Oh, more than a bit.
Hawk:
ambition is a hungry beastie, eh?
Thanks for stopping by.
Bar22do
07-04-2010, 06:42 PM
' "You'd better write the
hell out of yourself or
die.
Maybe both"
said the young
poet to himself '
, wrote the old
poet and leaned
back in his chair
Self-mockery put aside, I read in conclusion of this admirable poem that the old poet complied with his young age challenge: he did both, wrote and died right away! ("leaned back in his chair" suggests to me that it is final) - a nice way to go, after all... but at a very very old age, please poets.
And for the time being - flourish strong and healthy! Bar
, wrote the old
poet and leaned
back in his chair
Please don't call 911 should I lean back.
A comma can be a wonderful achievement,
more often though, it, is, a real, bother.
lallison
07-05-2010, 04:17 PM
The irony and punctuation are equally magnificent, and as one has the opportunity to admire irony more than punctuation, I'd say the interesting punctuation is the greater achievement. To me, this speaks of the wisdom and experience of the old being greater than the rashness and vitality of the youth. The economy of word and the contrast of character work wonderfully and say much, much more than the 28 words of your poem. Exalt! lal
Sampson
07-05-2010, 04:21 PM
This is a fantastic piece.

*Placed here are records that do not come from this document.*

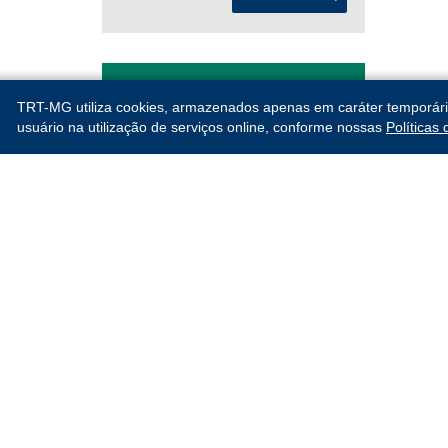
ANTERIORES
TRT-MG utiliza cookies, armazenados apenas em caráter temporário, 
usuário na utilização de serviços online, conforme nossas
Políticas
2026
Jan
Fev
Mar
Abr
Mai
Jun
Jul
Ago
MOSTRAR MAIS
2025
Jan
Fev
Mar
Abr
Mai
Jun
Jul
Ago
Set
Out
Nov
Dez
Escola Judicial do TRT 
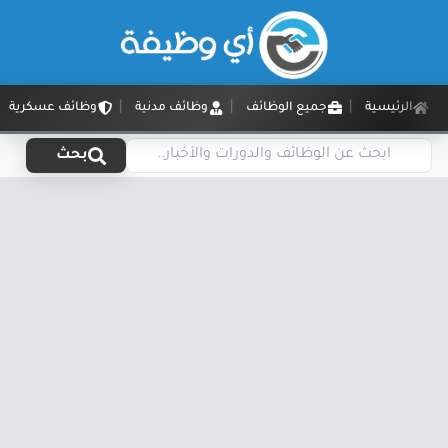
الرئيسية
جميع الوظائف
وظائف مدنية
وظائف عسكرية
بحث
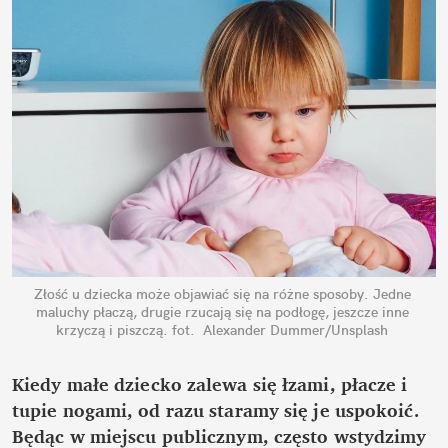
Złość u dziecka może objawiać się na różne sposoby. Jedne 
maluchy płaczą, drugie rzucają się na podłogę, jeszcze inne 
krzyczą i piszczą.
fot.  Alexander Dummer/Unsplash
Kiedy małe dziecko zalewa się łzami, płacze i 
tupie nogami, od razu staramy się je uspokoić. 
Będąc w miejscu publicznym, często wstydzimy 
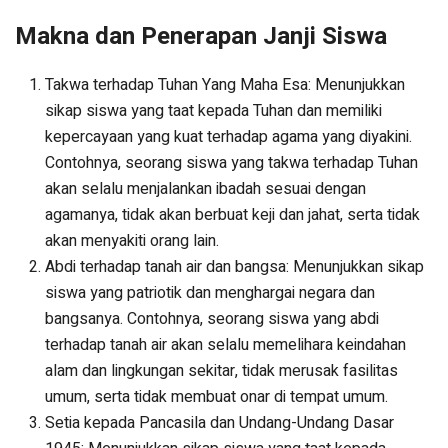
Makna dan Penerapan Janji Siswa
Takwa terhadap Tuhan Yang Maha Esa: Menunjukkan
sikap siswa yang taat kepada Tuhan dan memiliki
kepercayaan yang kuat terhadap agama yang diyakini.
Contohnya, seorang siswa yang takwa terhadap Tuhan
akan selalu menjalankan ibadah sesuai dengan
agamanya, tidak akan berbuat keji dan jahat, serta tidak
akan menyakiti orang lain.
Abdi terhadap tanah air dan bangsa: Menunjukkan sikap
siswa yang patriotik dan menghargai negara dan
bangsanya. Contohnya, seorang siswa yang abdi
terhadap tanah air akan selalu memelihara keindahan
alam dan lingkungan sekitar, tidak merusak fasilitas
umum, serta tidak membuat onar di tempat umum.
Setia kepada Pancasila dan Undang-Undang Dasar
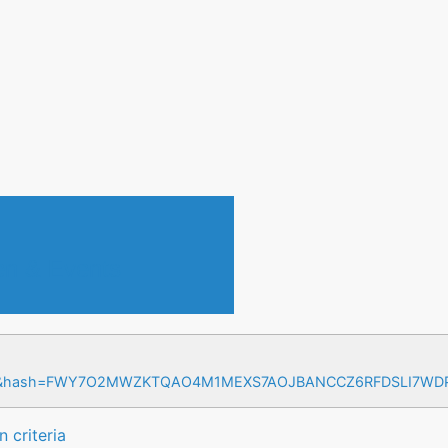
en & Events
=17&hash=FWY7O2MWZKTQAO4M1MEXS7AOJBANCCZ6RFDSLI7W
 criteria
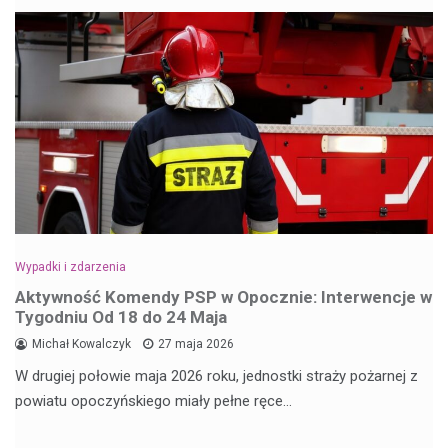
Wypadki i zdarzenia
Aktywność Komendy PSP w Opocznie: Interwencje w
Tygodniu Od 18 do 24 Maja
Michał Kowalczyk
27 maja 2026
W drugiej połowie maja 2026 roku, jednostki straży pożarnej z
powiatu opoczyńskiego miały pełne ręce…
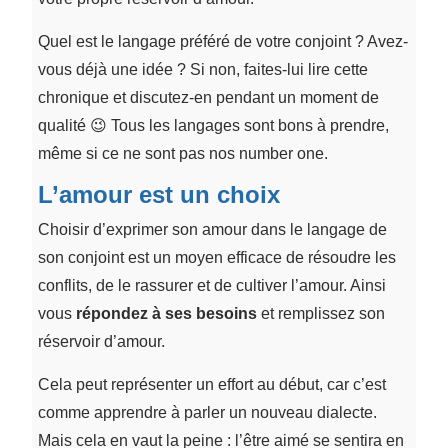
Quel est le langage préféré de votre conjoint ? Avez-
vous déjà une idée ? Si non, faites-lui lire cette
chronique et discutez-en pendant un moment de
qualité 😉 Tous les langages sont bons à prendre,
même si ce ne sont pas nos number one.
L’amour est un choix
Choisir d’exprimer son amour dans le langage de
son conjoint est un moyen efficace de résoudre les
conflits, de le rassurer et de cultiver l’amour. Ainsi
vous
répondez à ses besoins
et remplissez son
réservoir d’amour.
Cela peut représenter un effort au début, car c’est
comme apprendre à parler un nouveau dialecte.
Mais cela en vaut la peine : l’être aimé se sentira en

I have recently been mucking about with the idea of people writing poems in poems and it all got a bit out of hand... This is a wicked example of how powerful the idea can be, presented in a beautifully concise manner!
Lumiere
07-05-2010, 08:30 PM
To me, this speaks of the wisdom and experience of the old being greater than the rashness and vitality of the youth.
I wouldn't say greater, just different. Fire and water.
Thanks for your kind and insightful comment, lal.
Sampson - thanks.
It is concise only because I don't have the strength of mind to write it otherwise.
Strange, bending topic, this setting poetry in front of a mirror.
I would love to read something of yours on it.